Monte dei Paschi di Siena: Mario Monti accusa il Pd

E per il dopo elezioni apre al Pdl, “ma senza Berlusconi”

di andreas

I due soggetti accusati di essere coinvolti – e di dovere risposte – sul caso Monte dei Paschi di Siena, Mario Monti e il Pd, iniziano a passarsi il cerino. Il primo sospettato di aver messo l’Imu per aiutare con soldi pubblici Mps a ripianare il suo buco. I secondi, colpevoli di essere strutturalmente parte della banca, che è controllata da una fondazione gestita a maggioranza relativa dagli amministratori pubblici. Che a Siena sono storicamente del Pd. A dare via al passaggio di mano del cerino acceso è Mario Monti, che nell’intervista a Radio Anch’io di questa mattina tira in mezzo il Partito Democratico.

Non voglio attaccare Bersani, ma il Pd c’entra nella questione Mps. Critico piuttosto la commistione fra banche e politica. Il Partito democratico è coinvolto in questa vicenda, perchè ha sempre avuto grande influenza sulla banca attraverso la sua fondazione e il rapporto storico con il territorio culturale e finanziario senese. Il fenomeno antico della commistione tra banche e politica è una brutta bestia che va sradicata

E Monti, ovviamente, poi passa alla difesa:

Il governo non ha responsabilità ma deve evitare che ci siano problemi nel sistema bancario italiano e assicurare il buon funzionamento delle autorità indipendenti. I soldi dell’Imu vanno al settore pubblico, ci vanno e ci restano. C’è una nuvola terroristica circa gli importi relativi alla questione su Mps diventati oggetti di corride politiche. Il governo, precisa il premier, “non ha fatto alcun regalo al Monte dei Paschi di Siena: si tratta di un prestito di 2 miliardi, con un interesse molto oneroso pari al 9 per cento, mentre i restanti 1,9 miliardi sono rimborsi dei precedenti Tremonti bond

In effetti l’accusa di aver messo l’Imu per salvare Mps non regge.
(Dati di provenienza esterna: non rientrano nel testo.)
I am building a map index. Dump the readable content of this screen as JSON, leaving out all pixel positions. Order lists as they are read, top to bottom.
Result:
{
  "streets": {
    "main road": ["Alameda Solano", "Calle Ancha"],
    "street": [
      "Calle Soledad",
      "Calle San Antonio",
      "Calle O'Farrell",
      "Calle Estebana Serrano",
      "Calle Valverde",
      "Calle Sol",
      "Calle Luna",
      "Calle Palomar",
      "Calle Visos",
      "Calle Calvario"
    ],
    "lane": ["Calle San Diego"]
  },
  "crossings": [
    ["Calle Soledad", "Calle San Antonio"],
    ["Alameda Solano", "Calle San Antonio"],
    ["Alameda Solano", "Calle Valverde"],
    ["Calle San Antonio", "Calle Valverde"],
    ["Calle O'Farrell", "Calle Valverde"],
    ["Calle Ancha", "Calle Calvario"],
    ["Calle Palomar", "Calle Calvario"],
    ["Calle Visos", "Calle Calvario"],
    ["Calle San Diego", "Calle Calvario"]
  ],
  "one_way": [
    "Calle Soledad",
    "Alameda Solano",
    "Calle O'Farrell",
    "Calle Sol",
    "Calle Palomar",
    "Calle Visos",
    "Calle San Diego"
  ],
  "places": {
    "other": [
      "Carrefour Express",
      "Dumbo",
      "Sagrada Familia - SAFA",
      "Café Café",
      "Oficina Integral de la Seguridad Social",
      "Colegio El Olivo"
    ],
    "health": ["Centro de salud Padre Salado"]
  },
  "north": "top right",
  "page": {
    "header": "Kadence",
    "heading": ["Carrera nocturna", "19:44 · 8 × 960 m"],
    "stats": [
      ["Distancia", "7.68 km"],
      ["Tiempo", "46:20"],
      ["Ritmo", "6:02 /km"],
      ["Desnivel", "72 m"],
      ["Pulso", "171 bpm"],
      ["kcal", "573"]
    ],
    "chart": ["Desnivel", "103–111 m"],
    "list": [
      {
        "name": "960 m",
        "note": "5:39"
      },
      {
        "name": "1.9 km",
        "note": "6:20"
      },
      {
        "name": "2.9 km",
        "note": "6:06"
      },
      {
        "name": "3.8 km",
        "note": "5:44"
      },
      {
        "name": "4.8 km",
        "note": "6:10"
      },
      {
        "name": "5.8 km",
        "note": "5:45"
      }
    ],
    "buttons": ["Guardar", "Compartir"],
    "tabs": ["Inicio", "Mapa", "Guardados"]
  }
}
Mentre è più difficile per il Pd difendersi, visto che la storia del “Pd che fa il Pd e le banche che fanno le banche” (come ha detto Bersani) non regge, soprattutto nel caso di una banca come Monte dei Paschi, che praticamente coincide con la città ed è legata a doppio filo con chi quella città l’amministra.

Ma Monti non si ferma alle accuse al Pd: per tirare ancora un po’ la corda dei rapporti con i democratici, il professore fa anche un’apertura abbastanza inaspettata al Pdl:

Il Pdl? Chissà, magari non sarà sempre guidato dall’on. Berlusconi e se così fosse si potrebbe benissimo immaginare una collaborazione con quella parte, una volta mondata e emendata dal tappo che impedisce le riforme

E poi torna ad attaccare la componente ‘massimalista’ della coalizione di centrosinistra, che rende impossibile un accordo:

Se le posizioni e il programma sono quelle che vengono espresse con piena legittimità dalle componenti più massimaliste non ci sarà proprio la possibilità di un lavoro comune.